Stored data entries

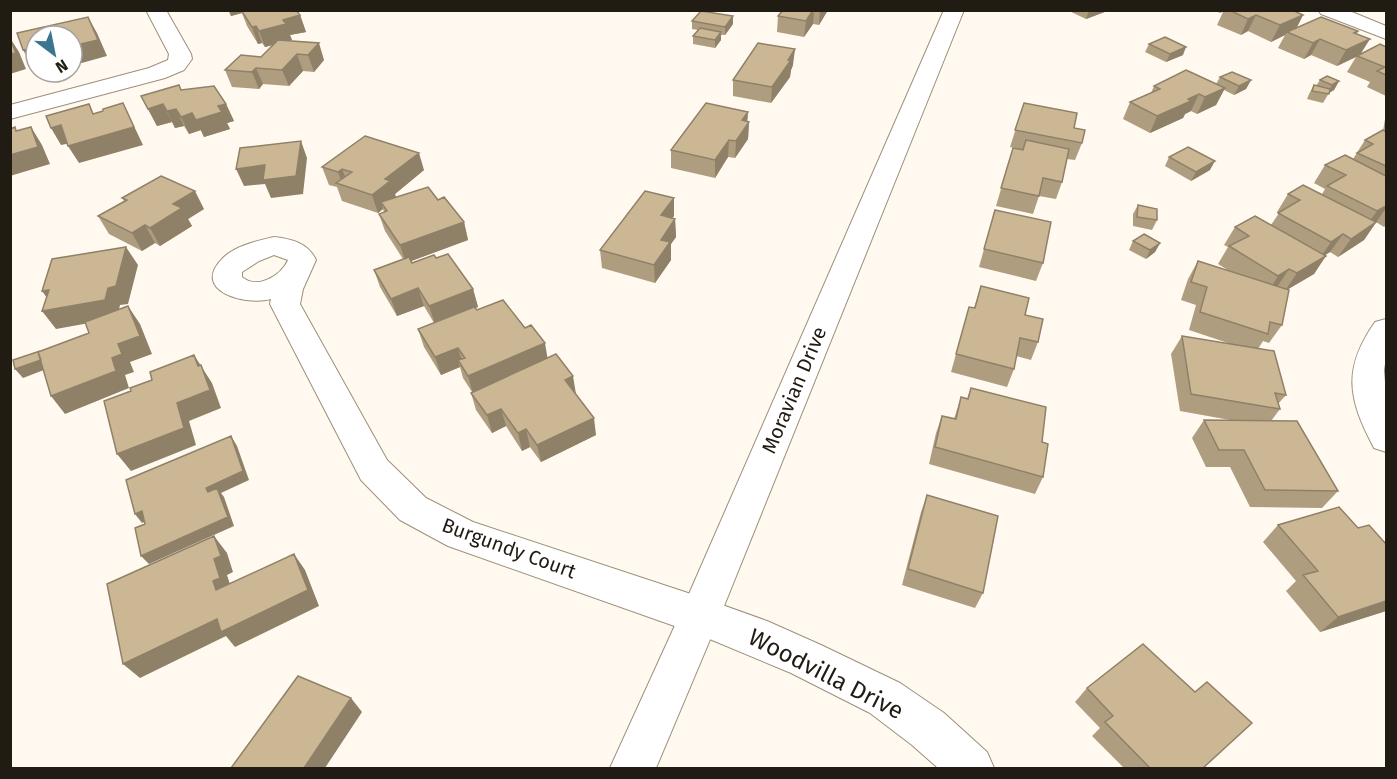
<svg xmlns="http://www.w3.org/2000/svg" width="1397" height="779" font-family="'Fira Sans',sans-serif">
<style>
.lines{fill:none;stroke-linecap:round;stroke-linejoin:round}
.street-casing{stroke:#9d8f7a;stroke-width:2}
.secondary-casing{stroke:#9d8f7a;stroke-width:2}
.street{fill:#fff;fill-rule:evenodd}
.secondary{fill:#fff;fill-rule:evenodd}
.wall{fill:#af9d80}
.shaded-wall{fill:#8f8068}
.building{fill:#ccb795;stroke:#8f8068;stroke-width:1.5}
.labels{text-anchor:middle;dominant-baseline:central;stroke-width:6;stroke-linejoin:round;paint-order:stroke}
.street-label{font-size:20px;fill:#201b13;stroke:#fff}
.near-street-label{font-size:24px;fill:#201b13;stroke:#fff}
</style>
<rect width="100%" height="100%" fill="#fff9f0"/>
<g class="lines">
<defs>
<path id="street" d="M 146,10 L 166,10 L 191,54 L 192,59 L 184,70 L 165,78 L 10,119 L 10,105 L 149,68 L 168,60 L 169,54 Z
M 1318,10 L 1347,10 L 1386,26 L 1386,39 L 1321,14 Z
M 274,237 C 292,239 308,243 316,260 L 303,289 L 300,304 L 387,460 L 426,498 L 473,522 L 700,597 L 767,621 L 821,645 L 900,683 L 944,713 L 987,752 L 994,768 L 938,768 L 912,745 L 870,713 L 791,673 L 700,635 L 448,546 L 400,520 L 361,480 L 270,304 L 271,299 C 245,306 191,291 222,259 C 234,246 257,241 274,237 ZM 274,255 L 288,260 C 281,276 257,290 242,277 L 242,272 L 259,261 Z
M 1386,319 L 1386,358 L 1384,370 L 1386,394 L 1386,452 L 1374,448 C 1348,399 1342,369 1375,322 Z"/>
<path id="secondary" d="M 944,10 L 964,10 L 720,616 L 656,768 L 610,768 L 682,610 Z"/>
</defs>
<use href="#street" class="street-casing"/>
<use href="#secondary" class="secondary-casing"/>
<use href="#street" class="street"/>
<use href="#secondary" class="secondary"/>
</g>
<path class="wall" d="M 228,10 L 296,10 L 300,15 L 306,32 L 290,35 L 292,40 L 289,41 L 324,60 L 314,72 L 303,71 L 289,86 L 263,84 L 259,89 L 232,87 L 225,70 L 261,57 L 273,45 L 265,47 L 262,43 L 258,44 L 247,26 L 242,13 L 231,16 Z
M 783,10 L 828,10 L 819,25 L 813,24 L 804,37 L 777,32 L 778,16 Z
M 1067,10 L 1110,10 L 1086,19 Z
M 1213,10 L 1292,10 L 1303,15 L 1297,27 L 1358,31 L 1357,34 L 1361,54 L 1386,47 L 1386,96 L 1367,87 L 1370,82 L 1347,72 L 1356,57 L 1337,66 L 1311,55 L 1304,59 L 1278,48 L 1285,35 L 1271,42 L 1248,31 L 1241,35 L 1217,25 L 1223,12 L 1220,13 Z
M 733,16 L 733,24 L 725,35 L 721,35 L 721,40 L 715,48 L 693,44 L 693,36 L 698,30 L 692,29 L 692,21 Z
M 1149,44 L 1183,55 L 1166,62 L 1145,52 Z
M 793,65 L 791,70 L 790,77 L 771,103 L 733,96 L 733,80 Z
M 1220,77 L 1251,80 L 1246,89 L 1234,95 L 1224,90 L 1216,105 L 1197,114 L 1191,111 L 1185,114 L 1183,118 L 1150,133 L 1123,119 L 1130,102 L 1151,93 L 1154,86 L 1216,84 Z
M 1320,80 L 1339,81 L 1334,90 L 1329,93 L 1323,103 L 1307,99 L 1309,94 L 1314,85 L 1316,86 Z
M 181,90 L 226,104 L 234,121 L 227,123 L 230,129 L 204,137 L 201,130 L 189,134 L 184,126 L 175,128 L 172,122 L 157,126 L 141,96 Z
M 1024,103 L 1074,128 L 1082,143 L 1075,160 L 1067,159 L 1062,182 L 1056,199 L 1039,196 L 1033,214 L 996,206 L 1013,148 L 1023,150 L 1010,147 Z
M 748,112 L 747,121 L 749,122 L 748,139 L 735,158 L 728,157 L 715,178 L 671,168 L 671,150 Z
M 1386,113 L 1386,225 L 1384,227 L 1376,222 L 1364,240 L 1338,257 L 1330,252 L 1325,255 L 1314,274 L 1288,289 L 1282,325 L 1269,343 L 1263,341 L 1258,349 L 1286,395 L 1278,404 L 1280,409 L 1271,421 L 1338,491 L 1322,508 L 1250,507 L 1230,467 L 1206,467 L 1192,438 L 1204,420 L 1230,420 L 1180,411 L 1171,354 L 1182,336 L 1231,344 L 1189,330 L 1196,305 L 1181,300 L 1188,279 L 1198,261 L 1231,272 L 1218,264 L 1228,247 L 1224,245 L 1235,227 L 1271,225 L 1279,213 L 1277,212 L 1288,194 L 1322,194 L 1325,189 L 1314,183 L 1325,165 L 1353,159 L 1365,140 L 1383,131 Z
M 1169,157 L 1210,170 L 1191,181 L 1165,166 Z
M 322,167 L 424,170 L 395,194 L 396,197 L 438,200 L 464,222 L 468,240 L 411,261 L 412,263 L 436,258 L 473,289 L 478,307 L 475,308 L 477,310 L 548,358 L 576,394 L 596,435 L 541,462 L 530,447 L 522,451 L 506,426 L 492,433 L 476,410 L 471,393 L 472,392 L 463,378 L 460,367 L 441,375 L 424,347 L 418,329 L 434,323 L 424,306 L 397,316 L 380,287 L 374,270 L 403,259 L 385,231 L 379,214 L 384,212 L 383,209 L 378,213 L 342,201 L 337,187 L 329,185 Z
M 122,198 L 204,209 L 188,219 L 192,226 L 160,246 L 155,243 L 142,251 L 109,234 L 98,216 L 124,201 Z
M 1138,205 L 1157,220 L 1152,230 L 1133,226 L 1133,214 Z
M 995,210 L 1043,263 L 1036,281 L 979,267 Z
M 674,216 L 672,218 L 675,219 L 676,237 L 671,244 L 671,260 L 655,283 L 602,268 L 600,250 Z
M 1133,241 L 1160,243 L 1155,252 L 1146,259 L 1129,250 Z
M 981,286 L 1025,315 L 1038,342 L 1031,360 L 1016,356 L 1014,369 L 1007,387 L 951,372 L 969,307 L 974,308 Z
M 971,388 L 1042,442 L 1043,477 L 1035,494 L 929,464 L 936,433 L 942,416 L 954,419 L 961,397 L 967,399 Z
M 927,495 L 983,593 L 975,608 L 902,585 L 921,512 Z
M 1278,525 L 1386,611 L 1320,632 L 1286,591 L 1296,581 L 1263,542 Z
M 1087,688 L 1195,692 L 1203,768 L 1124,768 L 1092,736 L 1100,728 L 1075,702 Z"/>
<path class="shaded-wall" d="M 229,10 L 241,10 L 242,13 L 231,16 Z
M 813,10 L 814,10 L 813,24 L 804,37 L 806,21 Z
M 820,10 L 828,10 L 819,25 Z
M 1089,10 L 1110,10 L 1086,19 Z
M 300,15 L 306,32 L 290,35 L 292,40 L 265,47 L 259,31 L 283,20 Z
M 1256,15 L 1248,31 L 1241,35 L 1248,19 Z
M 1303,15 L 1295,31 L 1287,32 L 1285,35 L 1271,42 L 1280,25 Z
M 733,16 L 733,24 L 725,35 L 725,27 Z
M 88,17 L 97,33 L 107,56 L 78,64 L 75,58 L 72,59 L 72,46 Z
M 256,26 L 262,43 L 258,44 L 252,27 Z
M 721,32 L 721,40 L 715,48 L 715,40 Z
M 10,38 L 19,52 L 26,69 L 10,74 Z
M 1320,39 L 1311,55 L 1304,59 L 1313,43 Z
M 1370,39 L 1360,55 L 1337,66 L 1346,50 Z
M 319,43 L 324,60 L 314,72 L 308,55 Z
M 1186,47 L 1183,55 L 1166,62 L 1170,54 Z
M 36,48 L 36,66 L 33,67 L 23,50 Z
M 795,49 L 793,65 L 791,70 L 790,77 L 771,103 L 772,87 Z
M 297,54 L 303,71 L 289,86 L 282,70 Z
M 256,68 L 263,84 L 259,89 L 252,72 Z
M 1251,80 L 1246,89 L 1234,95 L 1239,86 Z
M 1339,81 L 1334,90 L 1327,94 L 1332,85 Z
M 1225,88 L 1216,105 L 1197,114 L 1205,97 Z
M 1199,94 L 1191,111 L 1185,114 L 1183,118 L 1150,133 L 1157,116 L 1188,99 Z
M 123,103 L 143,145 L 79,163 L 68,146 Z
M 163,104 L 172,122 L 157,126 L 148,109 Z
M 226,104 L 234,121 L 227,123 L 230,129 L 204,137 L 196,120 L 218,106 Z
M 176,109 L 184,126 L 175,128 L 167,111 Z
M 748,112 L 747,125 L 749,122 L 748,139 L 735,158 L 736,141 L 742,120 Z
M 192,113 L 201,130 L 189,134 L 181,117 Z
M 61,125 L 71,143 L 61,145 L 51,128 Z
M 31,127 L 42,145 L 50,164 L 10,176 L 10,155 Z
M 729,140 L 728,157 L 715,178 L 715,160 Z
M 301,141 L 307,158 L 303,194 L 271,198 L 265,184 L 244,186 L 236,169 L 265,165 Z
M 419,153 L 424,170 L 395,194 L 396,198 L 381,202 L 383,209 L 378,213 L 372,195 L 385,179 Z
M 1215,161 L 1210,170 L 1191,181 L 1196,172 Z
M 342,169 L 349,186 L 343,186 L 338,172 Z
M 195,191 L 204,209 L 188,219 L 192,226 L 160,246 L 150,228 L 173,204 Z
M 674,198 L 674,216 L 662,233 L 661,215 Z
M 1386,206 L 1386,208 L 1364,240 L 1338,257 L 1351,239 L 1364,229 L 1377,211 Z
M 675,219 L 676,237 L 671,244 L 671,260 L 655,283 L 654,265 L 661,240 Z
M 464,222 L 468,240 L 406,263 L 400,245 Z
M 145,225 L 155,243 L 142,251 L 132,233 Z
M 1343,234 L 1330,252 L 1319,259 L 1331,242 Z
M 1160,243 L 1155,252 L 1146,259 L 1150,250 Z
M 126,247 L 138,265 L 128,304 L 120,305 L 117,318 L 56,329 L 42,311 L 55,309 L 42,291 L 108,288 Z
M 1326,256 L 1314,274 L 1285,291 L 1297,273 Z
M 1289,269 L 1277,287 L 1267,294 L 1278,276 Z
M 418,288 L 424,306 L 397,316 L 391,299 Z
M 473,289 L 478,307 L 435,324 L 429,306 Z
M 128,306 L 140,324 L 152,354 L 130,362 L 134,372 L 125,375 L 129,388 L 65,414 L 51,396 L 112,358 L 118,344 Z
M 545,343 L 548,361 L 473,394 L 468,376 Z
M 458,348 L 463,365 L 458,360 L 460,367 L 441,375 L 435,357 Z
M 194,355 L 212,383 L 221,408 L 189,421 L 196,445 L 131,471 L 117,454 L 177,403 L 198,366 Z
M 42,359 L 49,368 L 23,378 L 15,369 Z
M 573,376 L 576,394 L 565,380 Z
M 501,409 L 506,426 L 492,433 L 487,415 Z
M 594,418 L 596,435 L 541,462 L 537,445 Z
M 526,429 L 530,447 L 522,451 L 518,433 Z
M 231,436 L 237,446 L 249,480 L 221,493 L 224,497 L 234,526 L 149,564 L 141,556 L 208,492 L 206,488 Z
M 142,511 L 149,520 L 142,523 L 135,514 Z
M 214,536 L 227,553 L 233,572 L 227,575 L 233,594 L 216,590 L 213,581 Z
M 294,554 L 305,570 L 319,606 L 235,647 L 226,636 L 140,678 L 123,664 Z
M 1386,601 L 1386,611 L 1320,632 L 1338,617 Z
M 351,698 L 362,712 L 325,768 L 304,768 Z"/>
<path class="building" d="M 241,10 L 296,10 L 300,15 L 283,20 L 286,24 L 259,31 L 256,26 L 252,27 Z
M 783,10 L 813,10 L 806,21 L 778,16 Z
M 1229,10 L 1292,10 L 1303,15 L 1280,25 L 1256,15 L 1248,19 Z
M 701,11 L 733,16 L 725,27 L 692,21 Z
M 88,17 L 98,40 L 72,46 L 72,36 L 36,36 L 36,48 L 23,50 L 17,33 Z
M 1321,17 L 1358,31 L 1354,33 L 1370,39 L 1346,50 L 1320,39 L 1313,43 L 1287,32 Z
M 700,28 L 721,32 L 715,40 L 693,36 Z
M 1165,37 L 1186,47 L 1170,54 L 1149,44 Z
M 10,39 L 16,53 L 10,54 Z
M 278,40 L 319,43 L 308,55 L 297,54 L 282,70 L 256,68 L 252,72 L 225,70 L 241,55 L 261,57 Z
M 758,43 L 795,49 L 788,60 L 791,60 L 772,87 L 733,80 Z
M 1380,44 L 1386,47 L 1386,75 L 1377,71 L 1385,67 L 1357,56 Z
M 1186,70 L 1225,88 L 1205,97 L 1199,94 L 1188,99 L 1191,101 L 1157,116 L 1130,102 L 1160,89 L 1154,86 Z
M 1232,72 L 1251,80 L 1239,86 L 1220,77 Z
M 1327,76 L 1339,81 L 1332,85 L 1320,80 Z
M 179,85 L 181,90 L 214,86 L 226,104 L 218,106 L 222,112 L 196,120 L 192,113 L 181,117 L 176,109 L 167,111 L 163,104 L 148,109 L 141,96 Z
M 1314,85 L 1330,89 L 1329,94 L 1312,91 Z
M 123,103 L 134,127 L 68,146 L 61,125 L 51,128 L 46,116 L 89,104 L 93,114 L 103,111 L 103,109 Z
M 706,103 L 748,112 L 742,120 L 749,122 L 736,141 L 729,140 L 715,160 L 671,150 Z
M 1024,103 L 1077,113 L 1074,128 L 1085,130 L 1082,143 L 1015,130 Z
M 15,127 L 16,131 L 31,127 L 38,147 L 10,155 L 10,129 Z
M 1383,130 L 1386,132 L 1386,166 L 1357,153 L 1373,144 L 1365,140 Z
M 365,136 L 419,153 L 385,179 L 390,181 L 372,195 L 336,183 L 352,172 L 342,169 L 338,172 L 322,167 Z
M 1026,140 L 1069,149 L 1062,182 L 1043,178 L 1039,196 L 1001,188 L 1013,148 L 1023,150 Z
M 301,141 L 296,176 L 263,180 L 265,165 L 236,169 L 240,148 Z
M 1188,147 L 1215,161 L 1196,172 L 1169,157 Z
M 1345,155 L 1386,176 L 1386,206 L 1377,211 L 1327,186 L 1346,175 L 1325,165 Z
M 161,176 L 195,191 L 173,204 L 182,208 L 150,228 L 145,225 L 132,233 L 98,216 L 127,200 L 122,198 Z
M 1303,185 L 1376,222 L 1351,239 L 1343,234 L 1331,242 L 1278,213 L 1300,200 L 1288,194 Z
M 428,187 L 438,200 L 444,197 L 464,222 L 400,245 L 379,214 L 387,211 L 381,202 Z
M 645,191 L 674,198 L 661,215 L 675,219 L 661,240 L 670,242 L 654,265 L 600,250 Z
M 1138,205 L 1157,209 L 1157,220 L 1137,217 Z
M 995,210 L 1051,222 L 1043,263 L 984,249 Z
M 1255,216 L 1326,256 L 1297,273 L 1289,269 L 1278,276 L 1229,246 L 1249,236 L 1235,227 Z
M 1144,234 L 1160,243 L 1150,250 L 1133,241 Z
M 126,247 L 116,286 L 108,288 L 105,300 L 42,311 L 49,290 L 42,291 L 52,259 Z
M 448,254 L 473,289 L 429,306 L 418,288 L 391,299 L 374,270 L 409,257 L 412,263 L 434,255 L 436,258 Z
M 1198,261 L 1289,290 L 1282,325 L 1270,322 L 1268,334 L 1200,312 L 1207,287 L 1191,282 Z
M 981,286 L 1029,298 L 1025,315 L 1043,319 L 1038,342 L 1020,338 L 1014,369 L 956,354 L 969,307 L 975,308 Z
M 503,300 L 525,328 L 531,325 L 545,343 L 468,376 L 458,360 L 465,358 L 458,348 L 435,357 L 418,329 L 474,307 L 477,310 Z
M 128,306 L 140,336 L 118,344 L 122,354 L 112,358 L 116,371 L 51,396 L 38,352 L 89,333 L 85,322 Z
M 1182,336 L 1274,351 L 1286,395 L 1275,393 L 1280,409 L 1191,394 Z
M 40,351 L 38,352 L 41,360 L 15,369 L 13,360 Z
M 556,354 L 573,376 L 565,380 L 594,418 L 537,445 L 526,429 L 518,433 L 501,409 L 487,415 L 471,393 Z
M 194,355 L 198,366 L 201,365 L 210,390 L 177,403 L 184,428 L 117,454 L 104,401 L 131,391 L 130,388 L 152,380 L 150,372 Z
M 971,388 L 1046,407 L 1042,442 L 1048,444 L 1043,477 L 935,447 L 942,416 L 956,419 L 961,397 L 968,399 Z
M 1204,420 L 1297,421 L 1338,491 L 1265,490 L 1244,450 L 1219,450 Z
M 231,436 L 243,471 L 206,488 L 208,492 L 217,488 L 228,517 L 141,556 L 135,528 L 145,524 L 142,511 L 135,514 L 126,480 Z
M 927,495 L 998,516 L 983,593 L 908,569 Z
M 1339,507 L 1358,528 L 1369,525 L 1386,544 L 1386,601 L 1338,617 L 1303,575 L 1318,571 L 1278,525 Z
M 214,536 L 221,556 L 214,559 L 220,578 L 213,581 L 216,590 L 294,554 L 308,590 L 221,632 L 217,619 L 123,664 L 107,584 Z
M 1143,644 L 1195,692 L 1207,682 L 1252,723 L 1203,768 L 1150,768 L 1105,722 L 1113,716 L 1087,688 Z
M 298,676 L 351,698 L 304,768 L 231,768 Z"/>
<g class="labels">
<g class="street-label">
<text transform="translate(794 390) rotate(-67)">Moravian Drive</text>
<text transform="translate(509 548) rotate(20)">Burgundy Court</text>
</g>
<g class="near-street-label">
<text transform="translate(826 674) rotate(27)">Woodvilla Drive</text>
</g>
</g>
<rect width="1397" height="779" fill="none" stroke="#201b13" stroke-width="24"/>
<g transform="translate(54 54) rotate(148)"><circle r="28" fill="#ffffff" stroke="#a6a4a1" stroke-width="1.5"/>
<path d="M0-4.5L10 22L0 15L-10 22Z" fill="#3b768e"/>
<text y="-9" font-size="16" font-weight="bold" text-anchor="middle" fill="#201b13">N</text>
</g>
</svg>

What you will do >> A word-for-word copy of the lines above from the one with "M 464,222 L 468,240 L 406,263 L 400,245 Z" through the one with "M 473,289 L 478,307 L 435,324 L 429,306 Z", inclusive, is the only output wanted.

Answer to the problem >>
M 464,222 L 468,240 L 406,263 L 400,245 Z
M 145,225 L 155,243 L 142,251 L 132,233 Z
M 1343,234 L 1330,252 L 1319,259 L 1331,242 Z
M 1160,243 L 1155,252 L 1146,259 L 1150,250 Z
M 126,247 L 138,265 L 128,304 L 120,305 L 117,318 L 56,329 L 42,311 L 55,309 L 42,291 L 108,288 Z
M 1326,256 L 1314,274 L 1285,291 L 1297,273 Z
M 1289,269 L 1277,287 L 1267,294 L 1278,276 Z
M 418,288 L 424,306 L 397,316 L 391,299 Z
M 473,289 L 478,307 L 435,324 L 429,306 Z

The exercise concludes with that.